“Unconscionable” Sales To Indigenous Customers Could Cost Telstra $50M
Telstra could pay out a $50 million settlement over admitted breaches of Australian consumer law and “unconscionable” sales of post-paid mobile products to Indigenous customers.
Between 2016 and 2018, sales staff at five licenced Telstra-branded stores in the Northern Territory, South Australia, and Western Australia signed up 108 Indigenous customers to post-paid mobile contracts which they could neither understand nor afford.
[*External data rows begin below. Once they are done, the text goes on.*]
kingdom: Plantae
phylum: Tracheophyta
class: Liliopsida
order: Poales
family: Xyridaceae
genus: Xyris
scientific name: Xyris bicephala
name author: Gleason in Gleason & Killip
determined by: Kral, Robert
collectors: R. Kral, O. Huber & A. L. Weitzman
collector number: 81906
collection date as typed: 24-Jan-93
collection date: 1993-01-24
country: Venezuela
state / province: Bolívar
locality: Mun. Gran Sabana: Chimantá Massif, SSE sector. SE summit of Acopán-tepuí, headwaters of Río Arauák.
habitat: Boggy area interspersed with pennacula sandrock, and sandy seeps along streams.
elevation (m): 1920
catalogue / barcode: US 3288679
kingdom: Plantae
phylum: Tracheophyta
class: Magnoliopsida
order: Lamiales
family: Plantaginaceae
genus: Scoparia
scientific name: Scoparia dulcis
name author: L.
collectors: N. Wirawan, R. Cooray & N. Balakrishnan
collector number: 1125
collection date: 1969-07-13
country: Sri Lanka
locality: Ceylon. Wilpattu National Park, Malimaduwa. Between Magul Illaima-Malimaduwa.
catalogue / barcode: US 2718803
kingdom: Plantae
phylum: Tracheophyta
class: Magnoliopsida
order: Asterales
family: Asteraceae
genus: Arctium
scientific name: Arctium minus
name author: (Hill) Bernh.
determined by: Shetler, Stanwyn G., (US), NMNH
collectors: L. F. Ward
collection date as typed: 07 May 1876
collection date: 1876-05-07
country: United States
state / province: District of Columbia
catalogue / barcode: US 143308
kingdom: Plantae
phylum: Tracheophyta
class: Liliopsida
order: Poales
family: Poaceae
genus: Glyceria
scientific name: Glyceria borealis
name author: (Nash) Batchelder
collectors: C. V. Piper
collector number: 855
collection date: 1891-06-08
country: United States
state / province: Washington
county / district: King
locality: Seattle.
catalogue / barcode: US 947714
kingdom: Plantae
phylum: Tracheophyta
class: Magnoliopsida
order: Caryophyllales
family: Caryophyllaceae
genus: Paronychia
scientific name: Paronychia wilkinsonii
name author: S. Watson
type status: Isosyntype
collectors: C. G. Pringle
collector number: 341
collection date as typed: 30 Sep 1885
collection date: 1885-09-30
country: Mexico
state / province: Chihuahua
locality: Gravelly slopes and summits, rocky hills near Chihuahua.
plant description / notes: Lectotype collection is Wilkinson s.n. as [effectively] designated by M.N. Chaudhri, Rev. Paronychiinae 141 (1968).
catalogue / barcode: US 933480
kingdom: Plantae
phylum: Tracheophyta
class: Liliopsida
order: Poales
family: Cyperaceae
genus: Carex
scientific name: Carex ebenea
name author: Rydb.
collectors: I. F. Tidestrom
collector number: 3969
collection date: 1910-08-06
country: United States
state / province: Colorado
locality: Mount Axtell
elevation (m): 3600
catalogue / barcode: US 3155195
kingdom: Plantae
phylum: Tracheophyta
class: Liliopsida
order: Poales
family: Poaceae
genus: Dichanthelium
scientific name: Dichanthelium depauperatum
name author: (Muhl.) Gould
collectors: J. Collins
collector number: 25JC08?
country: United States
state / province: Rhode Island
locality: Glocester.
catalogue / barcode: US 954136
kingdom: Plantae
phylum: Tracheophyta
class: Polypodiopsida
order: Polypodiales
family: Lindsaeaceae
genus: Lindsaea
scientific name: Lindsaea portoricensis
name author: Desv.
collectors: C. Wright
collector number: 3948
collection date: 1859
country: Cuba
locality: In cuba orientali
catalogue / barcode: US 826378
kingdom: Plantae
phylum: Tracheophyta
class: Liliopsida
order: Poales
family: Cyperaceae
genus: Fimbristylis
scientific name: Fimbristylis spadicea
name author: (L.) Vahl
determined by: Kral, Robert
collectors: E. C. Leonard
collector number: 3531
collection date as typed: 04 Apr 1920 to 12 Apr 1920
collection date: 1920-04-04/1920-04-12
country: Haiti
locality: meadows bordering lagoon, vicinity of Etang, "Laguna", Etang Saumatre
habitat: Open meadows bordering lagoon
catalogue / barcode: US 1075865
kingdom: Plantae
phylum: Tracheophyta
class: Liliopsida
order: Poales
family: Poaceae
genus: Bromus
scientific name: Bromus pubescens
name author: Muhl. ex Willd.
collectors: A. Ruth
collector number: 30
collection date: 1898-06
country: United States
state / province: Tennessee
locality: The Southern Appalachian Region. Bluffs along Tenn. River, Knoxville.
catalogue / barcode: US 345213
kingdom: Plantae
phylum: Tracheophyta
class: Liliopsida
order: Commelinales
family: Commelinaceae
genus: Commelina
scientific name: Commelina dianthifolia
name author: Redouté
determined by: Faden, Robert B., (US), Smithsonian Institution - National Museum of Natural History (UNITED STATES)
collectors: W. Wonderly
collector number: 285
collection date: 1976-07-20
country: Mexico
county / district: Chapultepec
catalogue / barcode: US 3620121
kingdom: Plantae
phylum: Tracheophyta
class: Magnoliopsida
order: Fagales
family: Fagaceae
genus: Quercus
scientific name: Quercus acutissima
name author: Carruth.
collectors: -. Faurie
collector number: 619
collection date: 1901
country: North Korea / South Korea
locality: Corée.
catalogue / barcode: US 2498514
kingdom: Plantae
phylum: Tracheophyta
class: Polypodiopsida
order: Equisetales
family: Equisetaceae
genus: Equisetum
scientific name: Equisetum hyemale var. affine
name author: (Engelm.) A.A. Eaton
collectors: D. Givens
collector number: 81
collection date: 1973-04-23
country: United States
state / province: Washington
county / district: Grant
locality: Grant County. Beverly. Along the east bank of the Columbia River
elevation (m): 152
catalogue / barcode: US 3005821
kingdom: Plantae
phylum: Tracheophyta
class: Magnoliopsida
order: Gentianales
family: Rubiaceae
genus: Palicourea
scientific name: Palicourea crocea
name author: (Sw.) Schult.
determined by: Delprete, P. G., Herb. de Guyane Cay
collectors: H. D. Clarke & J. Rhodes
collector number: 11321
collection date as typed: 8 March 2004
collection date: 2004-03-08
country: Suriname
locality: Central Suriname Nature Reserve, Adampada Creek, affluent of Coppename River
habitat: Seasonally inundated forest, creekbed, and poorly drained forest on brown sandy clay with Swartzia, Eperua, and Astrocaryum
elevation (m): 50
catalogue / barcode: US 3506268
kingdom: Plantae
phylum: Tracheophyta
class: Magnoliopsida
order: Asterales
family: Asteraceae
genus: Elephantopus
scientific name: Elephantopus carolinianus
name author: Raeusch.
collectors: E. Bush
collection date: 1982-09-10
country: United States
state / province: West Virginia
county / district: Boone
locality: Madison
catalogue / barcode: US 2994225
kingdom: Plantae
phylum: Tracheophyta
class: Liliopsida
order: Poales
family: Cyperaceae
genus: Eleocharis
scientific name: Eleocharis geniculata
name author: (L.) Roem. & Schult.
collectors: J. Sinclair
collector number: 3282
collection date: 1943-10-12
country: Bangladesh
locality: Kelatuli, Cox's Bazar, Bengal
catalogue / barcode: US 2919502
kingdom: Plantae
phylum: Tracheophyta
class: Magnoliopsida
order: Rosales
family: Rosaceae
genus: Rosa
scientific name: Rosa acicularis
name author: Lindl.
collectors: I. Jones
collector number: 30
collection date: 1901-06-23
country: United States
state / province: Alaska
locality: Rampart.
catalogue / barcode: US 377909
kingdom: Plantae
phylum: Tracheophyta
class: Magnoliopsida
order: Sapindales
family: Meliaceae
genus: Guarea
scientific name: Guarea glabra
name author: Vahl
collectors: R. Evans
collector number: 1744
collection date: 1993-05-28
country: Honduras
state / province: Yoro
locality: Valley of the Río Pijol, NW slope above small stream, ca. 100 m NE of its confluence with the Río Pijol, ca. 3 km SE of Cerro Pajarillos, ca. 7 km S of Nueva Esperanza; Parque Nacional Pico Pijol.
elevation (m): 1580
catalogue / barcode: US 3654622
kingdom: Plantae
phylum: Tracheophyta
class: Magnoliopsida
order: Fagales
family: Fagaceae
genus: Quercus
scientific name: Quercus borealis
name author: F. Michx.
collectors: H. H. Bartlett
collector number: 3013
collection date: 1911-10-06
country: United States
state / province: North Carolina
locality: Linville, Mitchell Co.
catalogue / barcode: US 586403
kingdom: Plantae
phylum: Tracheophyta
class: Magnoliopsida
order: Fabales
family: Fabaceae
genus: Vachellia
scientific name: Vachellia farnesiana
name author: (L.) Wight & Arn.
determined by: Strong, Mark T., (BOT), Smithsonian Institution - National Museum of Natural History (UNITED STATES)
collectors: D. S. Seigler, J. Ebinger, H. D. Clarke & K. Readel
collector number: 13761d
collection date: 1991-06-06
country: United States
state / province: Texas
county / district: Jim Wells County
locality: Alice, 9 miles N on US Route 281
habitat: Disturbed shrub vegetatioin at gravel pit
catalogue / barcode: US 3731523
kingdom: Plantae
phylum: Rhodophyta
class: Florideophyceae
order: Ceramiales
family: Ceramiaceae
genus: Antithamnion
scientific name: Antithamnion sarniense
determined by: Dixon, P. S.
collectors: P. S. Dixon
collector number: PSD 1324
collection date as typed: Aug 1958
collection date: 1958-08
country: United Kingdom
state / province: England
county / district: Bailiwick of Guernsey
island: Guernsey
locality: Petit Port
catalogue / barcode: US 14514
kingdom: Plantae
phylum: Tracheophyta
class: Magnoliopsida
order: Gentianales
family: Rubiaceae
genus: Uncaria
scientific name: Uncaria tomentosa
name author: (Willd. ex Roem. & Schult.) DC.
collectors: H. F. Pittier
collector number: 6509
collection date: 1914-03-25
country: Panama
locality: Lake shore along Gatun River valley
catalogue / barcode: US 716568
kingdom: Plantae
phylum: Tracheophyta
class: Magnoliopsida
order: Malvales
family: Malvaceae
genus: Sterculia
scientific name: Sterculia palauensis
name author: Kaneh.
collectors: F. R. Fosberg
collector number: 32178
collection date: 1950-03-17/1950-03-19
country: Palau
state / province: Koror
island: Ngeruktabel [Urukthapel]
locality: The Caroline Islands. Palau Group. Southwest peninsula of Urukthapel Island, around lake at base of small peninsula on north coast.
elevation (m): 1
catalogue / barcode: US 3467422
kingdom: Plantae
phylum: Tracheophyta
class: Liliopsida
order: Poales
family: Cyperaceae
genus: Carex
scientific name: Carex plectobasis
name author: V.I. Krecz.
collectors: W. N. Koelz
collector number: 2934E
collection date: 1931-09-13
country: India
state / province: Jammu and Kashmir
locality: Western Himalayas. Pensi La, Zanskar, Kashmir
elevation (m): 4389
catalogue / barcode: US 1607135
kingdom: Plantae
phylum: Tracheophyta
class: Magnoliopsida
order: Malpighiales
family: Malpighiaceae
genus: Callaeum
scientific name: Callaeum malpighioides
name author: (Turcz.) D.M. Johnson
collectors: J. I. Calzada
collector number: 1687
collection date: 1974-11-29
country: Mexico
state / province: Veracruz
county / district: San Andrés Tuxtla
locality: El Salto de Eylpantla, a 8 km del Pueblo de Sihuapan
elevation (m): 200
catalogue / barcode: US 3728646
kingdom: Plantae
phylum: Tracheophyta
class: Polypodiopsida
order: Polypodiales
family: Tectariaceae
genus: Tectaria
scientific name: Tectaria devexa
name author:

The telco has admitted that these employees used unfair sales tactics and exploited their stronger bargaining positions in these sales.
According to Rod Sims, chair of the ACCC, the case exposes “extremely serious conduct” which took advantage of these customers’ vulnerabilities, including social, language, cultural, and literacy issues.
“Even though Telstra became increasingly aware of elements of the improper practices by sales staff at Telstra licensed stores over time, it failed to act quickly enough to stop it, and these practices continued and caused further, serious and avoidable financial hardship to Indigenous consumers,” he said.
The consumers targeted often spoke English as a second or third language and had trouble understanding the written contracts. Many relied on government benefits or pensions, and some lived in remote communities where Telstra was the only mobile option.
Sales staff at the licensed stores sometimes failed to provide full and proper details of the customers’ financial exposure, including lying to customers and saying they were receiving products for “free”. There were also instances of manipulating credit assessments to sell contracts to customers who would otherwise have been ineligible, including at least one unemployed consumer who was marked as employed.
These practices resulted in the customers racking up an average debt of $7400, causing financial hardship and distress, with some hounded by debt collectors.
“These debts significantly impacted the affected individuals. For example, one consumer had a debt of over $19,000; another experienced extreme anxiety worrying they would go to jail if they didn’t pay; and yet another used money withdrawn from their superannuation towards paying their Telstra debt,” said Sims.
Telstra CEO Andrew Penn has apologised for the conduct, which Telstra did not have adequate systems in place to detect or prevent.
“While it was a small number of licensee stores that did not do the right thing, the impact on these vulnerable customers has been significant and this is not OK.
“We have taken steps to provide full refunds with interest, waived debts and allowed most customers to keep their devices to help make things right,” he said.
Penn insisted that Telstra had always taken the matter seriously, but believed initially that the issues were isolated.
“Being a responsible business and doing what is right for customers and the community is a non-negotiable for Telstra, but we do not always get it right.
“We need to acknowledge when that happens, and today is unfortunately one of those times. Disappointingly these customers did not receive the standard of care or service they should expect from us, and we did not then act quickly enough to fix the issues once they became known,” he said.
A $50 million settlement, agreed upon by Telstra and the ACCC, will now go to the Federal Court for approval. If found appropriate, they would be the second highest penalties ever seen under Australian consumer law.
According to Sims, Telstra has also entered into a court-enforceable undertaking to remedy the situation for affected customers, improve compliance programs, expand its Indigenous phone hotline, and enhance digital literacy programs for consumers in remote areas.
“This case is a reminder to all businesses to ensure that they comply with Australian Consumer Law in their dealings with all consumers, especially vulnerable consumers in regional or remote communities,” the ACCC chair said.
This is not the first time in recent years Telstra has run afoul of the consumer watchdog: the Federal Court in 2018 slugged Telstra with $10 million in penalties for making false or misleading representations to customers in relation to its third-party “Premium Direct Billing” service, which charged customers for unknowingly-purchased digital content such as games and ringtones.